Bioenergetics of human peripheral blood mononuclear cell metabolism in quiescent, activated, and glucocorticoid-treated states.

The first quantitative findings on the energy metabolism of human immune cells are presented. In quiescent peripheral blood mononuclear cells (PBMC) protein biosynthesis and Na+,K+-ATPase activity each accounted for 8% of cellular oxygen consumption. Stimulation with 25, 50, and 75 microg Con A/ml (1.25, 2.5 or 3.75 microg/10(6) cells) increased total oxygen consumption within seconds by 8, 36, and 53%, respectively. After addition of 75 microg Con A/ml, the proportion of cellular oxygen consumption due to protein biosynthesis, Na+,K+-ATPase activity, and Ca2+-ATPase activity was 15% each and that due to DNA/RNA synthesis was 8%. On the basis of these findings the immediate effects of five different glucocorticoids on cellular energy metabolism were investigated. The various glucocorticoids exerted basically the same inhibitory effects on Con A-stimulated cellular respiration and individual ATP-consuming processes, but differed significantly in potency. Similar to previous studies on rat thymocytes, the relative potencies of the glucocorticoids were found to be: prednylidene (1.7) > dexamethasone (1.5) > methylprednisolone (1.0) > prednisolone (0.3) > betamethasone (< 0.2). Given their rapidity of onset, these effects must be nongenomically mediated. The differences between the relative potencies of the various glucocorticoids for these effects and those for the classical genomic effects have important clinical implications, in particular for high-dose systemic and local glucocorticoid therapy.

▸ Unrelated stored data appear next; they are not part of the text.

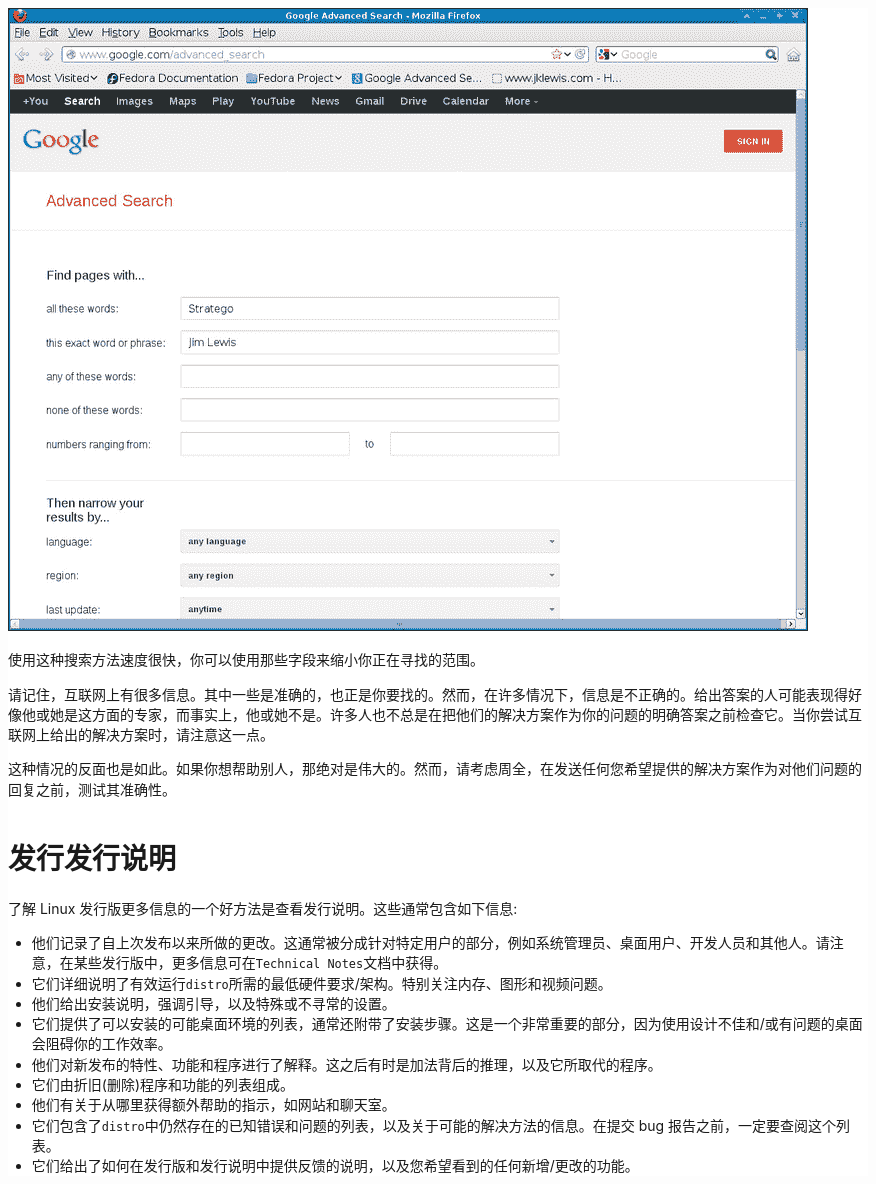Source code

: ![Browsing the web to find help](img/3008OS_B_05.jpg)

使用这种搜索方法速度很快，你可以使用那些字段来缩小你正在寻找的范围。

请记住，互联网上有很多信息。其中一些是准确的，也正是你要找的。然而，在许多情况下，信息是不正确的。给出答案的人可能表现得好像他或她是这方面的专家，而事实上，他或她不是。许多人也不总是在把他们的解决方案作为你的问题的明确答案之前检查它。当你尝试互联网上给出的解决方案时，请注意这一点。

这种情况的反面也是如此。如果你想帮助别人，那绝对是伟大的。然而，请考虑周全，在发送任何您希望提供的解决方案作为对他们问题的回复之前，测试其准确性。

# 发行发行说明

了解 Linux 发行版更多信息的一个好方法是查看发行说明。这些通常包含如下信息:

*   他们记录了自上次发布以来所做的更改。这通常被分成针对特定用户的部分，例如系统管理员、桌面用户、开发人员和其他人。请注意，在某些发行版中，更多信息可在`Technical Notes`文档中获得。
*   它们详细说明了有效运行`distro`所需的最低硬件要求/架构。特别关注内存、图形和视频问题。
*   他们给出安装说明，强调引导，以及特殊或不寻常的设置。
*   它们提供了可以安装的可能桌面环境的列表，通常还附带了安装步骤。这是一个非常重要的部分，因为使用设计不佳和/或有问题的桌面会阻碍你的工作效率。
*   他们对新发布的特性、功能和程序进行了解释。这之后有时是加法背后的推理，以及它所取代的程序。
*   它们由折旧(删除)程序和功能的列表组成。
*   他们有关于从哪里获得额外帮助的指示，如网站和聊天室。
*   它们包含了`distro`中仍然存在的已知错误和问题的列表，以及关于可能的解决方法的信息。在提交 bug 报告之前，一定要查阅这个列表。
*   它们给出了如何在发行版和发行说明中提供反馈的说明，以及您希望看到的任何新增/更改的功能。
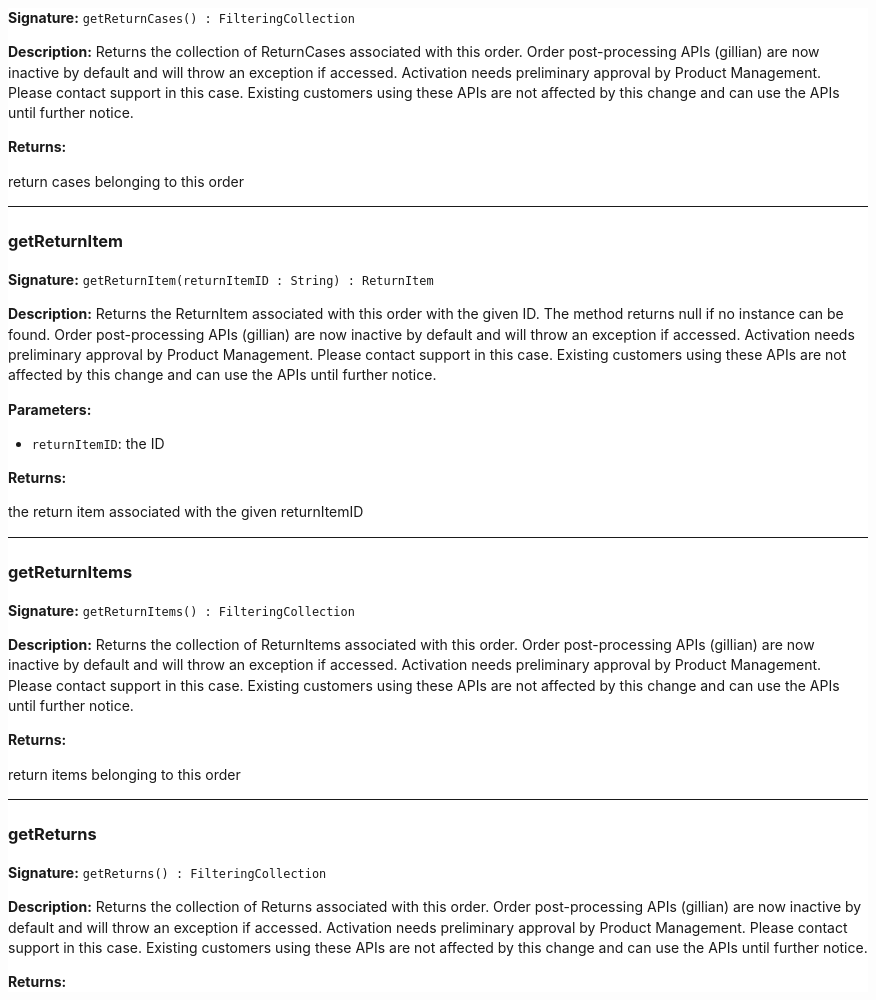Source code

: **Signature:** `getReturnCases() : FilteringCollection`

**Description:** Returns the collection of ReturnCases associated with this order. Order post-processing APIs (gillian) are now inactive by default and will throw an exception if accessed. Activation needs preliminary approval by Product Management. Please contact support in this case. Existing customers using these APIs are not affected by this change and can use the APIs until further notice.

**Returns:**

return cases belonging to this order

---

### getReturnItem

**Signature:** `getReturnItem(returnItemID : String) : ReturnItem`

**Description:** Returns the ReturnItem associated with this order with the given ID. The method returns null if no instance can be found. Order post-processing APIs (gillian) are now inactive by default and will throw an exception if accessed. Activation needs preliminary approval by Product Management. Please contact support in this case. Existing customers using these APIs are not affected by this change and can use the APIs until further notice.

**Parameters:**

- `returnItemID`: the ID

**Returns:**

the return item associated with the given returnItemID

---

### getReturnItems

**Signature:** `getReturnItems() : FilteringCollection`

**Description:** Returns the collection of ReturnItems associated with this order. Order post-processing APIs (gillian) are now inactive by default and will throw an exception if accessed. Activation needs preliminary approval by Product Management. Please contact support in this case. Existing customers using these APIs are not affected by this change and can use the APIs until further notice.

**Returns:**

return items belonging to this order

---

### getReturns

**Signature:** `getReturns() : FilteringCollection`

**Description:** Returns the collection of Returns associated with this order. Order post-processing APIs (gillian) are now inactive by default and will throw an exception if accessed. Activation needs preliminary approval by Product Management. Please contact support in this case. Existing customers using these APIs are not affected by this change and can use the APIs until further notice.

**Returns:**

Glucocorticoid dose dependent downregulation of glucocorticoid receptors in patients with rheumatic diseases.

OBJECTIVE: The therapeutic success of low doses of glucocorticoids is mediated entirely by classical genomic effects, whereas that of high doses is also mediated to an as yet unknown extent by nongenomic effects. We assessed the relative therapeutic importance of these nongenomic effects in pulse therapy. METHODS: A [3H]dexamethasone radioligand binding assay was used to measure the number of glucocorticoid receptor sites (R, given as number of sites per cell) and glucocorticoid receptor binding affinity (Kd, given in nM) in peripheral blood mononuclear cells isolated from 26 healthy control blood donors and 27 patients with rheumatic diseases. Patients were divided into 4 groups on the basis of their glucocorticoid dose: 0 mg (Group A), < or = 0.25 mg (Group B), 0.25 to 1 mg (Group C), and > 1 mg (Group D) of prednisolone equivalent per kg per day. RESULTS: Sex independent normal values of 3605 +/- 1136 for R and 5.39 +/- 3.4 for Kd were found. At 5407 +/- 1968, the number of receptor sites in patients not receiving glucocorticoid therapy (Group A) was significantly higher than that of controls (p < 0.01). In patients receiving glucocorticoid therapy this value was reduced at 3855 +/- 866 (Group B), 3358 +/- 963 (Group C), and 2685 +/- 962 (Group D). The values in Groups C and D were significantly lower than those in untreated patients (p < 0.02). CONCLUSION: In pulse therapy doses of glucocorticoids that exceed receptor saturation are administered for several days, but in addition significant receptor downregulation occurs. Therefore, we assume an increase in the relative contribution of the nongenomic effects of glucocorticoids to the therapeutic success under these conditions.